MONTICELLI – Sergio Montanari, 49 anni, insegnante di educazione fisica e preparatore della “primavera” del Brescia calcio, è il nuovo sindaco di Monticelli. Il suo gruppo, “Democratici per Monticelli”, si pone nel segno della continuità rispetto al “Progetto 2000″ portato avanti per due mandati dall’ex primo cittadino Gianluigi Boiardi, ma rispetta anche una tradizione storica che dal secondo dopoguerra ad oggi ha sempre visto amministrazioni di sinistra o di centrosinistra alla guida del Comune della Bassa. La vittoria sarà celebrata da tutti e tre i candidati e dai cittadini con una festa collettiva che si terrà in piazza Casali nei prossimi giorni.
Per Montanari, che dopo l’esito dello scrutinio ha abbracciato la moglie, Anna Bruna Tinelli, si è commosso, e ha teso una mano all’avversario Paolo Quintavalla (col quale fino a pochi giorni fa era membro di giunta) e l’altra allo sfidante Giuseppe Folcia, si profila subito un nodo da sciogliere all’interno della sua coalizione. In base agli accordi fatti con Rifondazione, la poltrona di vicesindaco spetterebbe a Pietro Quagliaroli, che tuttavia, dato l’esiguo numero di preferenze ottenute, non è entrato automaticamente a far parte del consiglio comunale. L’unico modo per onorare i patti sembrerebbe ritirare uno degli eletti, ma né i Ds, né Rifondazione sembrano disposti a far fare un passo indietro a uno dei loro. Quanto ad un assessorato esterno, sono già due le persone “in fila” per un riconoscimento simile: Pietro Aimi e Lucio Burgazzi, i candidati esclusi dalla lista all’ultimo minuto per un errore burocratico.
Il segretario del circolo del Prc nella Bassa, Domenico Gerardini, è laconico: «Quagliaroli paga un lavoro nell’ombra, ma di spessore. Siamo convinti che il nuovo sindaco non vorrà rinunciare alla sua esperienza di assessore».
Il primo della lista, quanto a preferenze, è l’ex sindaco e presidente della Provincia Gianluigi Boiardi: «Sono estremamente soddisfatto- commenta Boiardi – l’esito delle elezioni conferma il programma politico-amministrativo che portiamo avanti dal 1997. Ringrazio i cittadini per averlo compreso». Quanto a sé, Boiardi dice: «Sono entrato in lista per difendere dieci anni di lavoro e di politica pulita».

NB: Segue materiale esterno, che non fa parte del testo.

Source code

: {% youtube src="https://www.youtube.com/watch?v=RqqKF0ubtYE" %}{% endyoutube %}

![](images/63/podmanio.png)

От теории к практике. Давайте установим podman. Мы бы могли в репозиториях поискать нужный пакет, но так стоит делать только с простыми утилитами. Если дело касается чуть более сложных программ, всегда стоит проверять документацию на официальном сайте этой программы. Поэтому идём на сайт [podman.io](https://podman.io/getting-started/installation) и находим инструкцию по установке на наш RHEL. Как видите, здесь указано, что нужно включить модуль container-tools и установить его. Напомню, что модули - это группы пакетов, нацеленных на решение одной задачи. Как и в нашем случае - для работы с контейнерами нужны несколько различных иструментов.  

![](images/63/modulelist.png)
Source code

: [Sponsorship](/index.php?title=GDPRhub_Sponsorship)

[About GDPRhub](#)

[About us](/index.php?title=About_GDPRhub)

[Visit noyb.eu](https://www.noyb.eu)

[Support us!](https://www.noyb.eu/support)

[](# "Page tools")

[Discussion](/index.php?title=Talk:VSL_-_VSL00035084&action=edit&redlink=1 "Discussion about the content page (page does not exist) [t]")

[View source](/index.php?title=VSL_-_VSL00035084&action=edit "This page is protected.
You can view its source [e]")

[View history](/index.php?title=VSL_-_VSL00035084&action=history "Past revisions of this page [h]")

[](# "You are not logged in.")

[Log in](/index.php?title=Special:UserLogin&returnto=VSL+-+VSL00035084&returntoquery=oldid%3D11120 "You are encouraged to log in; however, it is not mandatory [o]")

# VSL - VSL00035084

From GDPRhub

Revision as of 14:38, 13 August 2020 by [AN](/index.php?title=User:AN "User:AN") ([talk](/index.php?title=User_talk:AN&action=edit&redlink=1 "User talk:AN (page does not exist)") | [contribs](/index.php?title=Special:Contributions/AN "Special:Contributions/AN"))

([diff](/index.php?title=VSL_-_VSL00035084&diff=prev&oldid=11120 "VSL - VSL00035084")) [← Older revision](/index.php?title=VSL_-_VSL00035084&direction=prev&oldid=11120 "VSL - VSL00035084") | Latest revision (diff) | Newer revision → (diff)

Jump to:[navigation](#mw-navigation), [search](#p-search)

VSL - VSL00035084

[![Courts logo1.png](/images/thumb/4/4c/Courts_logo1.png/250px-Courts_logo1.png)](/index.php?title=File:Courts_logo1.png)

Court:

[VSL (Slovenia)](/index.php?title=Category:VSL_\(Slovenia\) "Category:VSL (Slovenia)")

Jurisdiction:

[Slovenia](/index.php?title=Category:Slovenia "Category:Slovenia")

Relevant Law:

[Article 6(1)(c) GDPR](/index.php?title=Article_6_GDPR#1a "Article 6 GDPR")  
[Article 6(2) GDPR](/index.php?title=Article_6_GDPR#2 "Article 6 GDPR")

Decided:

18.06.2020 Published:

Il commento a caldo del nuovo sindaco è stato questo: «Sono molto contento, non dico che fossi certo della vittoria, ma ero fiducioso del fatto che il nostro programma elettorale potesse mettere in luce la nostra lista. Spero che i voti ottenuti siano trasversali e provengano da cittadini che hanno compreso le nostre intenzioni. A titolo personale ho chiesto a Quintavalla di ricucire lo strappo. Rivolgo a Folcia un invito alla collaborazione. Entrambe le liste si compongono di persone di valore: mi auguro che vogliano darci tutte il loro contributo per far sì che il paese cresca». Montanari parla poi dei suoi: «Ringrazio Aimi e Burgazzi per il sostegno: devono continuare a lavorare con noi. Quanto alla giunta, per il momento non posso dire niente. Lavorando a tempo pieno per il Comune vorrei tenere per me gli assessorati ai lavori pubblici e allo sport, e magari i servizi sociali. Rispetto gli accordi politici». Il sindaco incontrerà i dipendenti «per aumentare la qualità del Comune».